The area is well serviced by the Hume Highway to the south and M4 Motorway to the North that links the west, east and south west of Sydney. The Property is approximately 26 km west of the Sydney Central Business District and is surrounded by logistics and industrial properties.
The quality of Ascendas Reit’s Australian portfolio will be further boosted by this prime grade logistics warehouse located on freehold land (26,632 sq m). With an approximate lettable floor area of 13,100 sq m, it is designed to be functional and efficient for a wide range of users.

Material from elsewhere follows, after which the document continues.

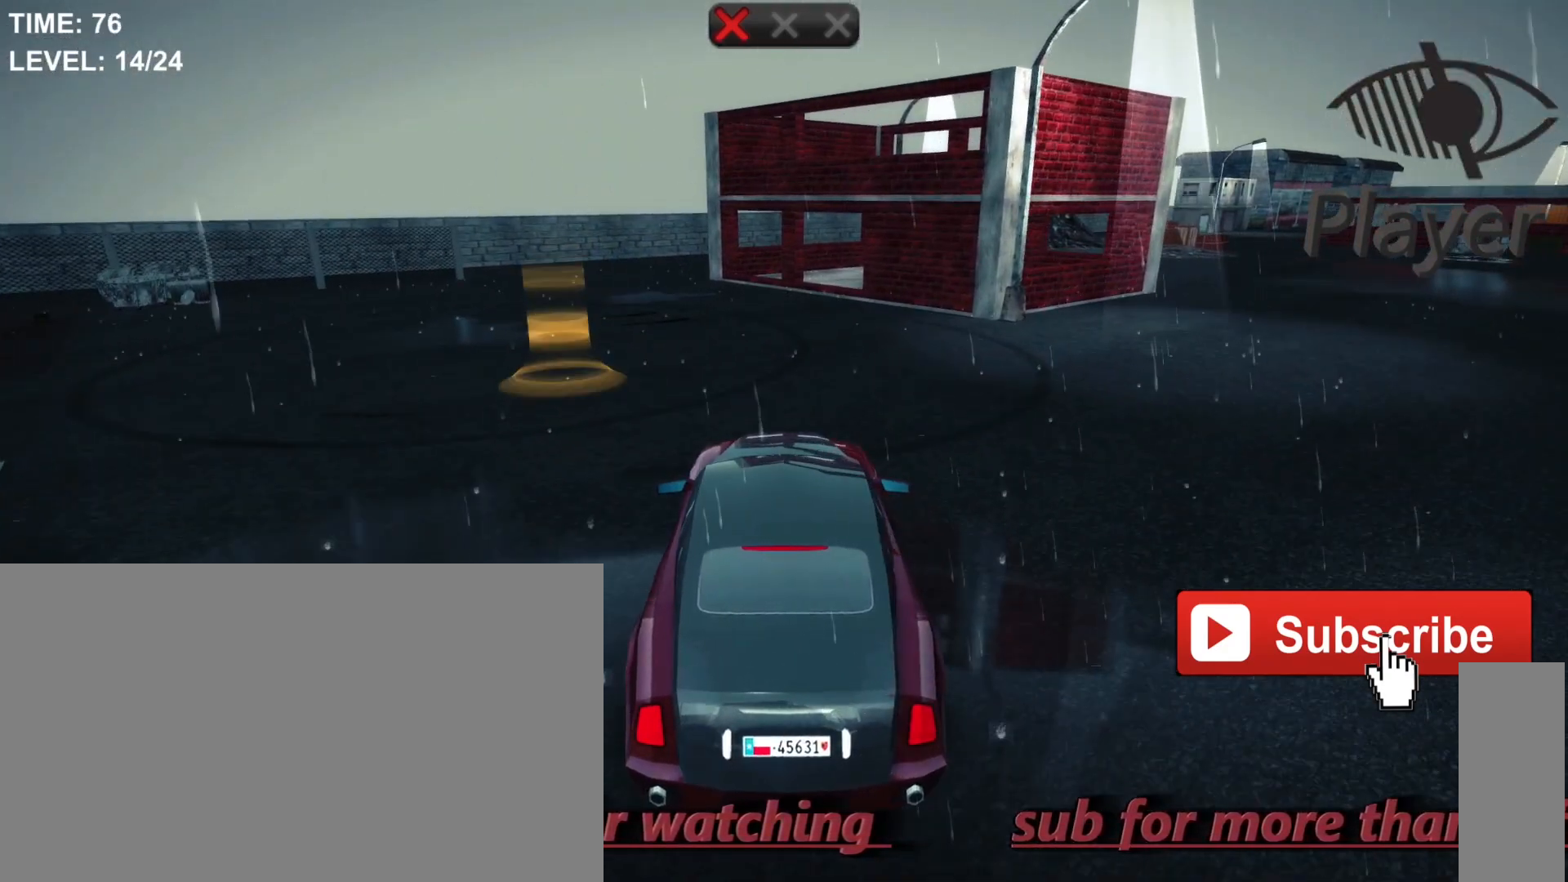
{"keys": [], "mouse": [], "mouse_move": "still", "events": []}
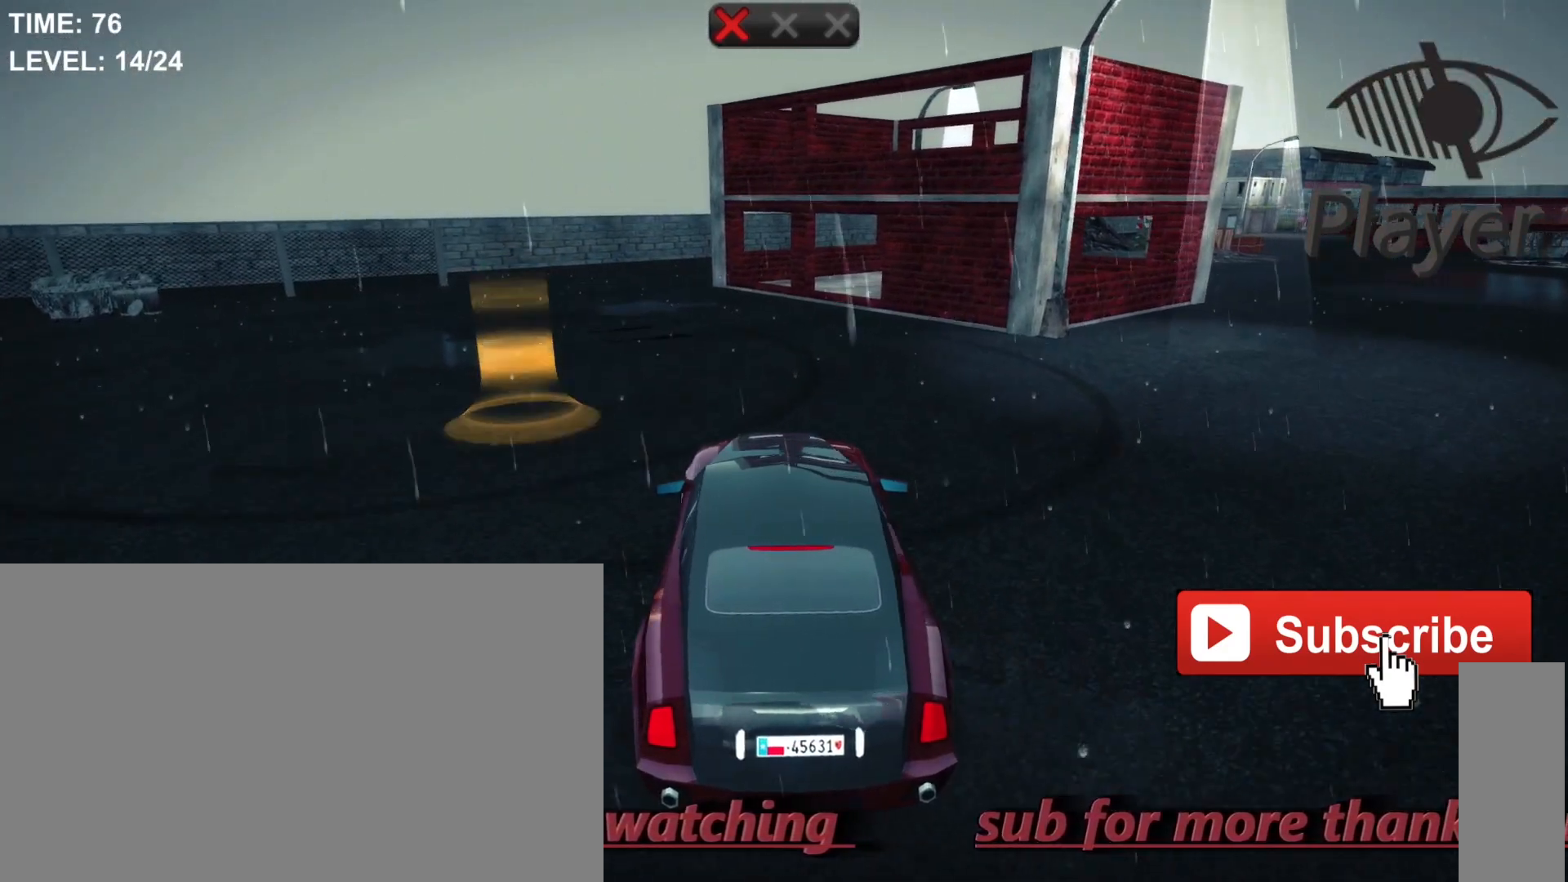
{"keys": ["a"], "mouse": [], "mouse_move": "still", "events": [[67, "a", "down"]]}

On 1 July 2020, Ascendas Reit acquired a new logistics property to be developed on Lot 7, Kiora Crescent, in Yennora, Inner-Western Sydney, Australia, for S$21.1 million (A$23.5 million). The development of this prime grade logistics property is expected to complete in 2Q 2021, improving the quality of Ascendas Reit’s portfolio and providing it with greater exposure to Sydney, which remains the strongest industrial market in Australia.
On 23rd July, Ascendas Reit reported that gross revenue for the six months ended 30 June 2020 (1H FY2020) rose by 14.6% y-o-y to S$521.2 million. The increase was mainly contributed by the United States (US) Portfolio of 28 business park properties and two Singapore business park properties, which were acquired in December 2019. This was partially offset by the rent relief support provided for the tenants to ease the challenges faced as a result of the COVID-19 pandemic, the divestment of Wisma Gulab in January 2020 and lower occupancies of certain properties. There was a total of S$10.3 million grant income recorded in 1H FY2020, which pertains to the property tax rebates received from IRAS as part of the government’s initiatives to help businesses adapt to the challenges caused by the COVID-19 pandemic.
Property operating expenses increased by 26.1% to S$133.2 million mainly due to the newly acquired US Portfolio. The Group also recorded S$10.3 million grant expenses in 1H FY2020, representing the property tax rebate passed on to all qualifying tenants in Singapore. Property tax expenses were lower in 1H 2019 due to the retrospective downward revisions in the annual value of certain properties. Therefore, 1H FY2020 net property income rose by 11.2% y-o-y to S$388.0 million.
Total amount available for distribution for 1H FY2020 rose 3.7% y-o-y to S$263.2 million.
DPU declined to 7.270 cents (-10.8% y-o-y), taking into consideration an enlarged number of applicable units (+16.3%) in issue due to the Rights Issue2 in December 2019 to fund acquisitions and to lower aggregate leverage, and the one-off distribution of rollover adjustments from prior years amounting to S$7.8 million in 1H 2019. Excluding the one-off distribution of rollover adjustments, DPU would have declined by 8% y-o-y.
Mr William Tay, Chief Executive Officer and Executive Director of the Manager, said: “In the first half of 2020, Ascendas Reit managed to deliver a steady distributable income despite the difficult operating environment, the provision of rent waivers to our tenants due to the COVID-19 pandemic and the absence of one-off distribution of rollover adjustments. With the enlarged number of Units in issue, DPU declined to 7.270 cents.
We continue to expect challenges in the months ahead which could impact the performance of Ascendas Reit. However, our well-diversified portfolio and tenant base should help us to mitigate the challenges ahead. We will continue to work closely with our tenants to ride out this uncertain period together.”